Mientras me auto-animaba por lo bien que estaba gestionando el haber dado una vuelta de campana, haber siniestrado mi coche y continuar aún dentro, abrió la puerta del copiloto un chico que estaba tan blanco como mi amiga Poe cuando va a empezar el verano. Me miró estupefacto y yo le dije: “¡Ay qué alegría que me vas a ayudar a salir!”
Él balbuceaba: “es que te he visto en la carretera y de repente has desaparecido y... Madre mía ¡qué susto!”. Yo le contesté intentando ponerle gracia al asunto: “Ya, es que a veces me da por hacer magia mientras conduzco”. Nadie se rió. Evidentemente.
Salí de ahí arrastrándome y cuando respire el aire del exterior me exalté de felicidad. A los que habían parado sus coches al verme caer y estaban esperando lo peor les grité desde abajo: ¡Estoy bien! ¡No me ha pasado nada! ¡¡SOY INMOOOORTAL!! Bueno, esto último no pero, ¿a que hubiera molado bastante?

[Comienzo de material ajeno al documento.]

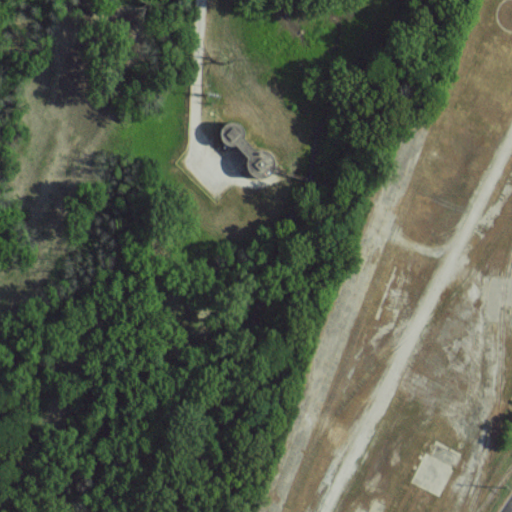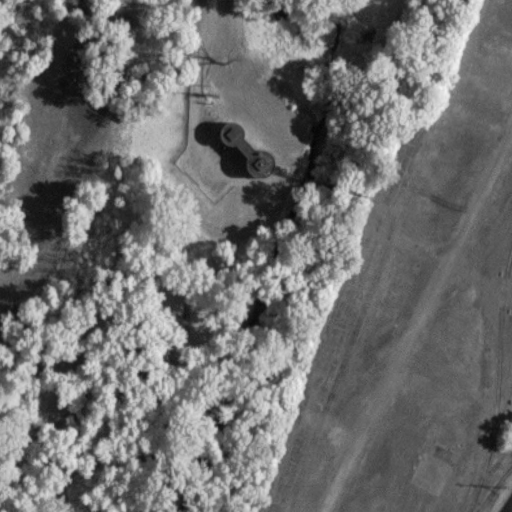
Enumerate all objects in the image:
road: (196, 69)
railway: (389, 241)
railway: (382, 354)
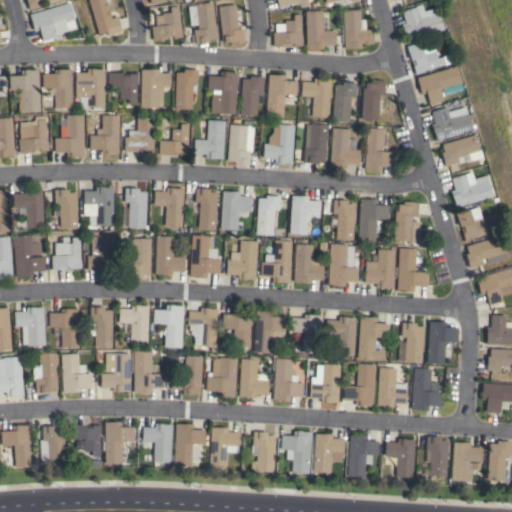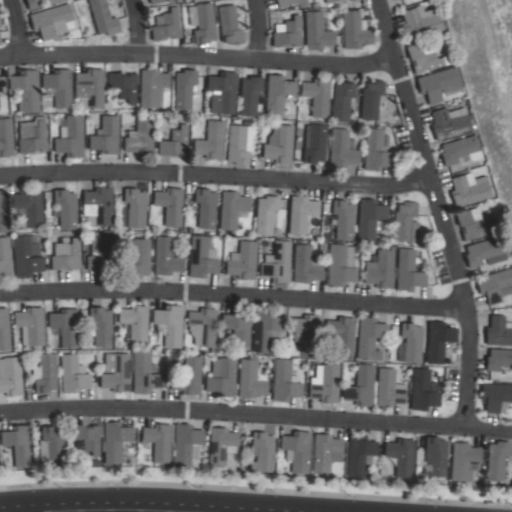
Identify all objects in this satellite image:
building: (152, 1)
building: (153, 1)
building: (338, 1)
building: (282, 2)
building: (282, 2)
building: (332, 2)
building: (36, 3)
building: (38, 3)
building: (103, 17)
building: (101, 18)
building: (49, 21)
building: (50, 21)
building: (201, 21)
building: (419, 22)
building: (419, 22)
building: (203, 23)
building: (166, 24)
building: (229, 24)
building: (164, 25)
road: (139, 26)
building: (227, 26)
road: (19, 27)
road: (259, 29)
building: (354, 29)
building: (353, 30)
building: (315, 31)
building: (316, 31)
building: (287, 32)
building: (286, 33)
building: (424, 56)
road: (198, 57)
building: (424, 57)
building: (1, 82)
building: (435, 83)
building: (1, 84)
building: (439, 84)
building: (123, 85)
building: (123, 85)
building: (58, 86)
building: (57, 87)
building: (89, 87)
building: (151, 87)
building: (151, 88)
building: (182, 88)
building: (183, 88)
building: (24, 89)
building: (22, 91)
building: (220, 92)
building: (222, 92)
building: (276, 93)
building: (277, 94)
building: (248, 95)
building: (249, 95)
building: (317, 95)
building: (316, 96)
building: (370, 98)
building: (369, 99)
building: (342, 100)
building: (341, 101)
building: (447, 123)
building: (448, 124)
building: (30, 135)
building: (31, 135)
building: (104, 135)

Llamé de nuevo al 112 y les dije que ya no necesitaba a los bomberos porque había conseguido salir del coche. Pero que me daba mucha pena no poder conocerles y permitir que me cargaran en brazos para luego llevarles algún día al parque de bomberos, un pastel para agradecerles que me salvaran la vida. Vale, ya paro. Es que me he criado en el cine americano, qué esperas.
Aquel día tan agotador e intenso, aprendí que por más que apriete el freno, si la vida no quiere que funcione, no va a funcionar. Fue la primera vez que la magistral lección de que yo no tengo el control sobre absolutamente nada en mi vida, me golpeó duramente.
La segunda vez que recibí el mismo sermón da para otra historia que quizás, algún día me atreva a contarte.
Y la tercera vez que la vida me alecciona sobre ello, es ésta con el coronavirus.